Monday, November 18, 2013

The God of Abram praise


I began reading Karen Armstrong’s book A History of God in an effort to understand more about Islam and perhaps learn why that religion has emerged in our minds in these latter days as a source of conflict and terror. I didn’t exactly find out much about the jihad business that impels some Muslims toward violence, but I did learn a great deal about all three of the world’s monotheistic faiths thus destroying the falsely comfortable ideas I had harbored up until now.

All three have much in common, and in particular, Christianity and Islam share an unsavory history. They both became state religions, and when that happened, they both became brutal, patriarchal, and repressive. Judaism never had a chance to play it big on the world stage, and that’s probably just as well, although it did fairly well in the suppression of women during its long history.

In their inceptions, the big three had these principles going for them: social conscience, truth, justice, and a view of God that transcended what we now see as simplistic fundamentalism. The Torah and the Koran were never meant to be taken literally, and instead, were designed to allow us as humans to approach the inaccessible God, to give us a metaphorical and symbolic glimpse of God’s glory. “Once the Bible begins to be interpreted literally instead of symbolically, the idea of its God becomes impossible. To imagine a deity who is literally responsible for everything that happens on earth involves impossible contradictions. The “God” of the Bible ceases to be a symbol of a transcendent reality and becomes a cruel and despotic tyrant.” (Armstrong, page 283) She shows this statement to be true with regard to Islam and the Koran as well.
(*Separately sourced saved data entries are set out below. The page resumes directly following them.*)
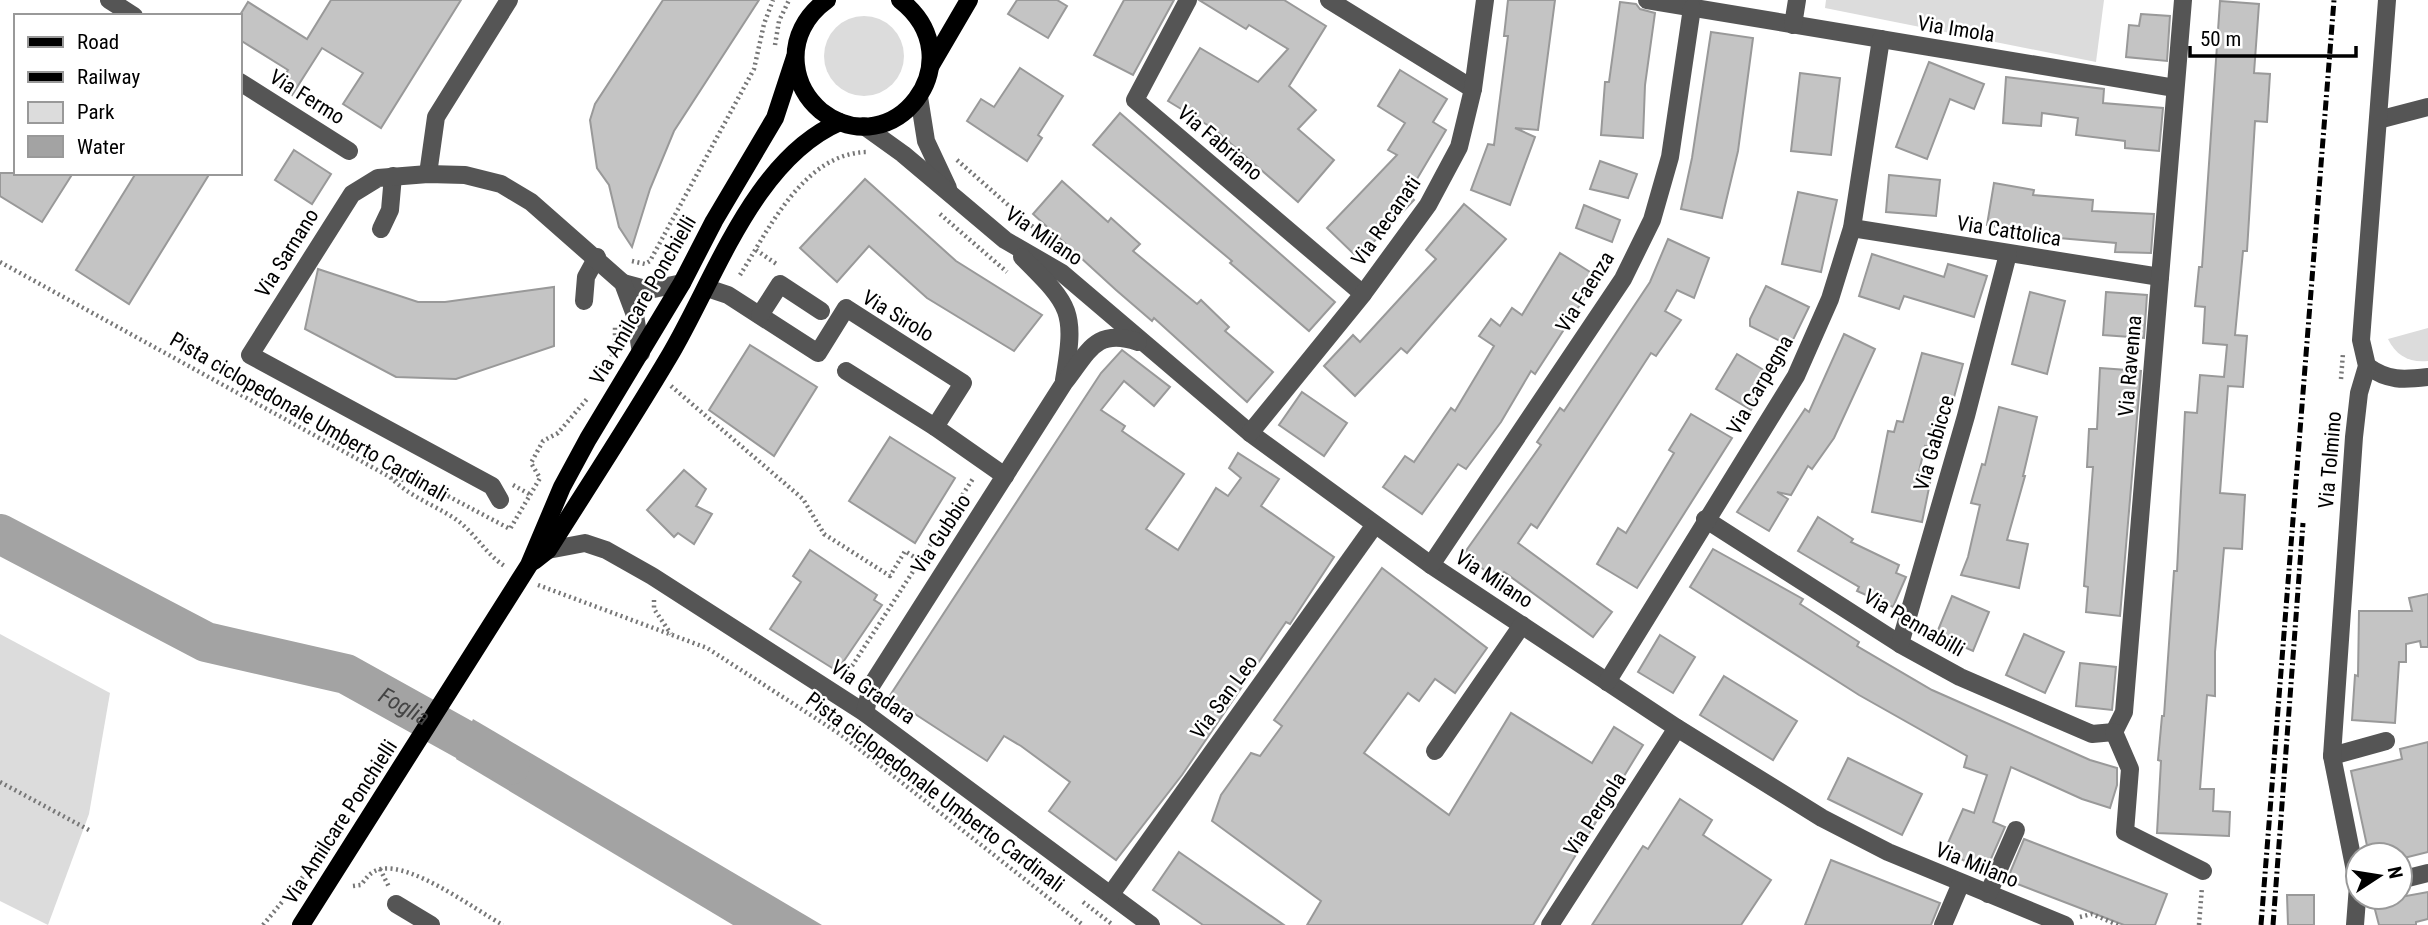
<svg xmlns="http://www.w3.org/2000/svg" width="2428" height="925" font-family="'Roboto Condensed',sans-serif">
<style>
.green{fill:#dcdcdc}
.water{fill:#a3a3a3}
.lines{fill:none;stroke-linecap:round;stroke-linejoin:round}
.river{stroke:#a3a3a3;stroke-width:40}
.building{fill:#c4c4c4;stroke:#999;stroke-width:2}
.path{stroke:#777;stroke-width:4.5;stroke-dasharray:2 3.5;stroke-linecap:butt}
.minor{stroke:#555;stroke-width:18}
.major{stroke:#000;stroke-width:18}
.rail{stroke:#000;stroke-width:5;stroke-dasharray:10 3.5 2 3.5;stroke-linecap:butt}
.labels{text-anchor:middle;stroke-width:5;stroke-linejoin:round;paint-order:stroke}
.street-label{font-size:21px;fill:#000;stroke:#fff}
.water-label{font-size:23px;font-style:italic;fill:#444;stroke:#fff}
</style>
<rect width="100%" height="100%" fill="#fff"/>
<g class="green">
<polygon points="1826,0 2104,0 2096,62 1825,8"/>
<circle cx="864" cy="56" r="40"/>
<path d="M 2428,328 L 2428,361 C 2410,363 2396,356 2388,339 Z"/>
<polygon points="0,634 110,693 89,814 48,925 0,901"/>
</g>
<polygon class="water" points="473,719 822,925 733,925 456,759"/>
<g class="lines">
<path class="river" id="s1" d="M 0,534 L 206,642 L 346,674 L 510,765"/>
</g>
<g class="building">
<polygon points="331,0 461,0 381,128 343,104 363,73 322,48 292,95 278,86 288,70 240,40 240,15 248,2 307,39"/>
<polygon points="663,0 759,0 674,131 650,189 632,247 619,227 609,185 597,168 590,120 595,104"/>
<polygon points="1017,0 1057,0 1067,6 1048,38 1008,14"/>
<polygon points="1124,0 1174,0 1133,75 1094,55"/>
<polygon points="1199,0 1284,0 1326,26 1289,86 1316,110 1298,129 1334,160 1298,202 1214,129 1168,101 1200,48 1258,82 1288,49 1249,25 1246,29"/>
<polygon points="1508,0 1555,0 1538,130 1515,128 1535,137 1510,205 1471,190 1488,144 1494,145 1508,36 1504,36"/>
<polygon points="2220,1 2259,4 2254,73 2270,74 2267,122 2255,121 2247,251 2243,251 2235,335 2247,336 2243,387 2228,386 2220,493 2245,495 2242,549 2224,548 2215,652 2215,696 2207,695 2200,789 2214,789 2213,811 2230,812 2229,836 2157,833 2161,761 2158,760 2162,716 2164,716 2174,571 2177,571 2185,412 2197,413 2200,375 2224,377 2227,345 2203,343 2205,307 2195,306 2199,267 2202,267"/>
<polygon points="1620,2 1636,4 1640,9 1655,13 1645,85 1643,138 1601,135 1605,82 1609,82"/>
<polygon points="2141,14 2170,16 2167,61 2126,57 2129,25 2139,26"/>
<polygon points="1711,32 1753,38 1738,151 1722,218 1681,209 1692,158"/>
<polygon points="1929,62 1984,84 1974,109 1950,99 1927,159 1896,147"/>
<polygon points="1020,68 1063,96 1038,135 1042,138 1027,161 967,121 981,99 994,107"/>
<polygon points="1400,70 1447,99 1433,122 1446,130 1408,194 1414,200 1358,258 1327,228 1397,155 1388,150 1405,123 1378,106"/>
<polygon points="1800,73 1840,78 1831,155 1791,151"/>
<polygon points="2006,77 2104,89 2103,103 2163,108 2159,151 2125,148 2125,141 2076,135 2078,118 2042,113 2041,126 2003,123"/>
<polygon points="1120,113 1335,302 1309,331 1230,263 1232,261 1093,145"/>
<polygon points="294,150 331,174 312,204 275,180"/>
<polygon points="1600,161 1637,174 1628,198 1590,189"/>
<polygon points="0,173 73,173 42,222 0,196"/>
<polygon points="136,173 210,173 129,304 76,270"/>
<polygon points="1889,175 1940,180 1936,216 1886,212"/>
<polygon points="865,179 956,261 1042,315 1014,351 927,298 869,246 837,282 800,248"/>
<polygon points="1062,181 1108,222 1111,218 1140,244 1133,251 1197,304 1201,300 1229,327 1225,331 1273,372 1247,402 1154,318 1152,321 1116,290 1033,214"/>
<polygon points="1994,183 2034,190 2033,195 2093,200 2092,211 2154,214 2151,253 2115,252 2116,243 2047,237 1987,225"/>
<polygon points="1798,192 1837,200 1821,272 1782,264"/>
<polygon points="1464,204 1506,239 1407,353 1401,348 1355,396 1324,366 1353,335 1360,342 1436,259 1426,250"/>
<polygon points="1584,205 1620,220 1612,242 1576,228"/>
<polygon points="1668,239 1709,258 1694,298 1677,290 1665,311 1681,320 1656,356 1651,353 1537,528 1531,524 1518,543 1612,612 1593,637 1504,572 1499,580 1463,555 1541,445 1537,442 1560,408 1564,411 1650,282"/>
<polygon points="1560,253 1598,277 1535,374 1531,371 1501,422 1466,469 1458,464 1422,514 1383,487 1405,456 1414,462 1451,408 1455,411 1494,346 1479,336 1491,319 1500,326 1512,308 1522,315"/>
<polygon points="1872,254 1944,277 1948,264 1987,276 1974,317 1904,296 1899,309 1859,296"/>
<polygon points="318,269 418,302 445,302 554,287 554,346 456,379 396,377 305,329"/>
<polygon points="1766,286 1809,307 1790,346 1750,326 1750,319"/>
<polygon points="2030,292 2065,301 2047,374 2012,364"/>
<polygon points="2106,292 2147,295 2144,338 2103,335"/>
<polygon points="1844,334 1875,349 1834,438 1812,469 1808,466 1791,495 1777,492 1788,499 1769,531 1737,512 1805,409 1809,412"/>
<polygon points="750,345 817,387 774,456 709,410"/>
<polygon points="1122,350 1170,387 1154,406 1124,381 1101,410 1125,426 1122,431 1184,474 1146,529 1178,550 1216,488 1228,496 1241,478 1229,468 1238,453 1279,479 1261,506 1334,557 1290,624 1286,622 1182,775 1116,860 1049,811 1070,782 1021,746 1004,736 987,761 889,697 1101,373"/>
<polygon points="1922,353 1963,364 1940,449 1925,446 1917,480 1930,483 1922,522 1872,512 1888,431 1894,432 1897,421 1903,422"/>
<polygon points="1737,354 1772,375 1751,410 1716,389"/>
<polygon points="2100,368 2141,371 2120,616 2086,612 2088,587 2084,586 2093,467 2087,467 2089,429 2097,429"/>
<polygon points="1302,392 1347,423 1324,456 1279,425"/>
<polygon points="1999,407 2037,417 2023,476 2025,476 2007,540 2028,544 2019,588 1961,575 1968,557 1980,505 1971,503 1982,464 1985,465"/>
<polygon points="1691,414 1732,438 1637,588 1597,564 1618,528 1626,533 1674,453 1669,450"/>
<polygon points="890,437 955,478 915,543 849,501"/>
<polygon points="684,470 706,489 696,506 712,514 694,544 678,533 674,537 647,510"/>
<polygon points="1818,517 1853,539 1851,542 1899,565 1896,573 1906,577 1893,607 1857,591 1859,587 1798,551"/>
<polygon points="1713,549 1803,599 1800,604 1859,642 1857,646 1932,690 2090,760 2117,768 2117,785 2110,808 2082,799 2011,767 1993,822 2005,827 1986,870 1944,852 1963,809 1974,813 1987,775 1964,767 1967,756 1859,695 1690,587"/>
<polygon points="810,550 877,595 874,600 882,605 837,671 770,629 801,582 793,576"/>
<polygon points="1382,568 1487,648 1455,693 1435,679 1419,701 1408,693 1364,753 1449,815 1511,713 1592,763 1614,727 1643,745 1533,925 1307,925 1321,901 1212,821 1221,795 1251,753 1260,756 1282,726 1274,720"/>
<polygon points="2428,594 2428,647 2421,647 2420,641 2406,644 2406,662 2399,662 2395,723 2352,720 2355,675 2358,676 2359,611 2412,611 2409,598"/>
<polygon points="1952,596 1989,612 1973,651 1936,635"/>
<polygon points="2024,634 2064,652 2045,693 2006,675"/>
<polygon points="1660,635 1695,657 1673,693 1638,672"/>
<polygon points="2080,663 2116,667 2112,710 2076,706"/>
<polygon points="1724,676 1797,721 1773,760 1700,715"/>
<polygon points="2428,742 2428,852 2400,859 2400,855 2369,855 2351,771 2402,759 2400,749"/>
<polygon points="1848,758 1922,794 1902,835 1828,799"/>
<polygon points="1680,799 1712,820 1703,835 1771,880 1741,925 1592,925 1643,846 1648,849"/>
<polygon points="2024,839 2167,894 2155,925 2124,925 2007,880"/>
<polygon points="1179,852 1284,925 1203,925 1153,890"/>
<polygon points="1831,860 1940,903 1931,925 1805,925"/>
<polygon points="2428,892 2428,919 2416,922 2416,925 2379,925 2373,902"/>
<polygon points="2287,895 2314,895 2314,925 2288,925"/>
</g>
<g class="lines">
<g class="path">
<polyline points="775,45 779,21 789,0"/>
<polyline points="957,160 1048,240"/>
<polyline points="940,214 1007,272"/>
<polyline points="756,250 778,265"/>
<polyline points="632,261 645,264 650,261 754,69 764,24 773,0"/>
<path d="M 0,262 L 390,477 C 409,496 432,504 454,518 C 475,532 485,554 506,567"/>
<path d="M 740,275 C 769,229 804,153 867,152"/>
<polyline points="610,362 615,344 615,326"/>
<polyline points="2341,379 2343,353"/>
<polyline points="671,386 803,499 824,534 890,576 905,551 920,561"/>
<polyline points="391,477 429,486 510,529 540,478 531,463 543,441 558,433 587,399"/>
<polyline points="513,485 531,495"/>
<polyline points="538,585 707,648 840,734 1083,925"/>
<polyline points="654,600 654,609 671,634"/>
<polyline points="852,666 974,477"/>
<polyline points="0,782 89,830"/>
<polyline points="380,869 389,887"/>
<path d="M 353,886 L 361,885 C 367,877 371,871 381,869 C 413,863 474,909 503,925"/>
<polyline points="1083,902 1113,925"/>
<polyline points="2080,917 2092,914 2118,925"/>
<polyline points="263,925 316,861"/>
<polyline points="2199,925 2202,887"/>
</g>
<g class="minor">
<polyline points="109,0 134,16"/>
<polyline points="1188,0 1135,100 1363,294"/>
<polyline points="1329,0 1473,89"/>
<polyline points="1647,0 2175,88"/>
<polyline points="1793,25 1797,0"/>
<polyline points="240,82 349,151"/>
<polyline points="919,97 926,141 948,188"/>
<polyline points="2378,120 2428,107"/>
<polyline points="864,126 903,154 1005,240 1062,273 1250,433 1431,565 1677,728 1822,818 1888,852 2065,925"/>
<polyline points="428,174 436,117 509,0"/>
<polyline points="1852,228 2160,277"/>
<polyline points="381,229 390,210 393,176"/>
<path d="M 1022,257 C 1071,306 1076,310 1064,380"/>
<polyline points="623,283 649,290 682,283"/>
<polyline points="707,288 728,295 818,353 846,308 963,383 935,427 1005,476"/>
<polyline points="584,301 586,277 597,257"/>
<polyline points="760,315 780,284 821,311"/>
<path d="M 2367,366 C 2388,381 2403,380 2428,377"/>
<polyline points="846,371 935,427"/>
<polyline points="1250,433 1363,294 1428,205 1459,147 1473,89 1485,0"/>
<polyline points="500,500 492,486 250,355 352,194 378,178 428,174 465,175 501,184 531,202 623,283 635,315 641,353"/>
<polyline points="1705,519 1900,644 1960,677 2092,734 2114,732"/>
<polyline points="548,550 585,543 606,550 652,576 865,713 1151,925"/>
<polyline points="1431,565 1623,279 1652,220 1670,157 1692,8"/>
<polyline points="1900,644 1966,416 2008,254"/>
<polyline points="1607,682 1796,376 1830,299 1852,228 1881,39"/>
<path d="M 865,713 L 871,686 L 1064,383 C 1088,353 1095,327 1138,342"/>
<polyline points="2114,732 2124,712 2183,0"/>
<polyline points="2114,732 2130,769 2125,832 2203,871"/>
<polyline points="1435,751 1522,625"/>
<polyline points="2332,756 2386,741"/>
<polyline points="2400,880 2428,873"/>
<polyline points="1111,894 1374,526"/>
<polyline points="1988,894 2016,830"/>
<polyline points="396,904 431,925"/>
<polyline points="1550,925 1677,728"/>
<polyline points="1943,925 1961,883"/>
<polyline points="2355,925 2358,886 2332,756 2354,437 2359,393 2367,366 2361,340 2387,0"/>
</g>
<g class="major">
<path d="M 827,0 C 806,15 793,38 796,65 C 798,83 807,99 821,111 C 893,167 977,60 900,0"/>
<polyline points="931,65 969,0"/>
<path d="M 534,561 L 548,550 C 589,485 631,421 670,355 C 715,279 754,159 840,122"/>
<polyline points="301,925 529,565 562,487 588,439 682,283 714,221 775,118 795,57"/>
</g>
<g class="rail">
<polyline points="2261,925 2334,0"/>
<polyline points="2273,925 2303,523"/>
</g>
</g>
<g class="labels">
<g class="street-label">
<text transform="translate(1956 29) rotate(9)" y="7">Via Imola</text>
<text transform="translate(307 97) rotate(32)" y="7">Via Fermo</text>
<text transform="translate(1220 143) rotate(40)" y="7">Via Fabriano</text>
<text transform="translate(1386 221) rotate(-55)" y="7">Via Recanati</text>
<text transform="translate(2009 231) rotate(9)" y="7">Via Cattolica</text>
<text transform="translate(1044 236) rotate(34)" y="7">Via Milano</text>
<text transform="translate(287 253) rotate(-58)" y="7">Via Sarnano</text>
<text transform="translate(1585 292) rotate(-58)" y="7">Via Faenza</text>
<text transform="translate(643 300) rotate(-60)" y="7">Via Amilcare Ponchielli</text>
<text transform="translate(898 316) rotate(31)" y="7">Via Sirolo</text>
<text transform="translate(2130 366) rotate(-85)" y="7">Via Ravenna</text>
<text transform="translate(1760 385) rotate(-60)" y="7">Via Carpegna</text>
<text transform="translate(309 417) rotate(30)" y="7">Pista ciclopedonale Umberto Cardinali</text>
<text transform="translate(1934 443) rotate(-74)" y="7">Via Gabicce</text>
<text transform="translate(2330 460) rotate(-85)" y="7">Via Tolmino</text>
<text transform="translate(941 534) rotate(-57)" y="7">Via Gubbio</text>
<text transform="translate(1494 579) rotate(33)" y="7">Via Milano</text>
<text transform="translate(1914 623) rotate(30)" y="7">Via Pennabilli</text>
<text transform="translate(873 692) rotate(34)" y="7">Via Gradara</text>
<text transform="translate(1224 697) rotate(-54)" y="7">Via San Leo</text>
<text transform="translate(935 792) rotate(37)" y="7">Pista ciclopedonale Umberto Cardinali</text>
<text transform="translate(1595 814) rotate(-57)" y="7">Via Pergola</text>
<text transform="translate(340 822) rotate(-57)" y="7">Via Amilcare Ponchielli</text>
<text transform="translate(1977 865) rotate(22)" y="7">Via Milano</text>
</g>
<g class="water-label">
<text dy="8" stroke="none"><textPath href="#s1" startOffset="443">Foglia</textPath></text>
</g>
</g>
<rect x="14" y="14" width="228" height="161" fill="#ffffff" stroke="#999999" stroke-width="2"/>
<rect x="28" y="37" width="35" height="10" fill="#000000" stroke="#999999" stroke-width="2"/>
<text x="77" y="49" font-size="21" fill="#000000">Road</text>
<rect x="28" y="72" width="35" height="10" fill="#000000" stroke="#999999" stroke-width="2"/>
<text x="77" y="84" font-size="21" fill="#000000">Railway</text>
<rect x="28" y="102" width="35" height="21" fill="#dcdcdc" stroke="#999999" stroke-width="2"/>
<text x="77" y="119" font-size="21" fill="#000000">Park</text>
<rect x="28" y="136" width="35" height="21" fill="#a3a3a3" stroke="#999999" stroke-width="2"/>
<text x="77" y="154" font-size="21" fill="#000000">Water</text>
<g transform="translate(2379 876) rotate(78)"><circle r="33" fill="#ffffff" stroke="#999999" stroke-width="2"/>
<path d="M0-5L12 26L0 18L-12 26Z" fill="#000000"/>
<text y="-10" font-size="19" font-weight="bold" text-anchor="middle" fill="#000000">N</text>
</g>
<path d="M2190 46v10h166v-10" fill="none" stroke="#000000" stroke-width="3.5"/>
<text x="2200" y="46" font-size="21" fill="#000000" stroke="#ffffff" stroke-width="5" paint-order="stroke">50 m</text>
</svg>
Ah, but we Episcopalians have risen above such silly notions as the inerrancy of the Bible, you may well say while congratulating each other during coffee hour on our superior understanding of God’s grace and mercy. Karen has something for us to consider as well: “All too often, conventional believers, who are not fundamentalists, share their aggressive righteousness. They use “God” to prop up their own loves and hates, which they attribute to God himself. But Jews, Christians and Muslims who punctiliously attend divine services yet denigrate people who belong to different ethnic and ideological camps deny one of the basic truths of their religion. It is equally inappropriate for people who call themselves Jews, Christians and Muslims to condone an inequitable social system. The God of historical monotheism demands mercy not sacrifice, compassion rather than decorous liturgy.” (Armstrong, page 392)

Pretty harsh to think about as we process down the main aisle of St. Paul’s Cathedral, holding high the cross, breathing in the smoke of frankincense, and singing the entrance hymn on our way to the altar. But think on these things we must, using our liturgy not as an end in itself to satisfy our being in the divine presence, but as a vehicle to that indwelling presence, approaching God in an effort to eradicate complacency and self-righteousness, replacing both with justice and social responsibility. The God of Abraham, the God of Muhammad, and the God Jesus, the same God proclaims the same message: Isaiah tells us, “For the Lord is a God of justice;” Islam meant that Muslims had a duty to create a just, equitable society where the poor and vulnerable are treated decently. It is good to share the wealth of society fairly by giving a regular proportion of one’s wealth to the poor. Jesus talks of “the weightier matters of the Law: justice and mercy and faith.”

Armstrong goes into great detail as the history of all three faiths departed from these original and basic principles to become religions heavily freighted with their own historical accretions that have, in many instances, done more harm than good. She says that the Christian Church did not survive because of the Middle Ages, but in spite of it. As heirs of Western Christianity, we live with the history of the Crusades and the Inquisition, violent events done in the name of God, horrific eras about which we can now speak calmly because we did not live through them. Zealots of every century, not content with adhering to God’s call for justice and mercy have left us a world in which that justice and that mercy remain unfulfilled.

Her book is not an easy read although her style invites and engages; the unease arises from the reader’s sorrow over the history of human cruelty carried out in the name of the God of love. If you read her book, you will gain a greater overview of your own faith, of how humans have often missed God’s call to us, but also of how the work of the Kingdom must go on and that the God of Abram, “Immortal, invisible, God only wise, in light inaccessible, hid from our eyes,” gives us grace to further that work.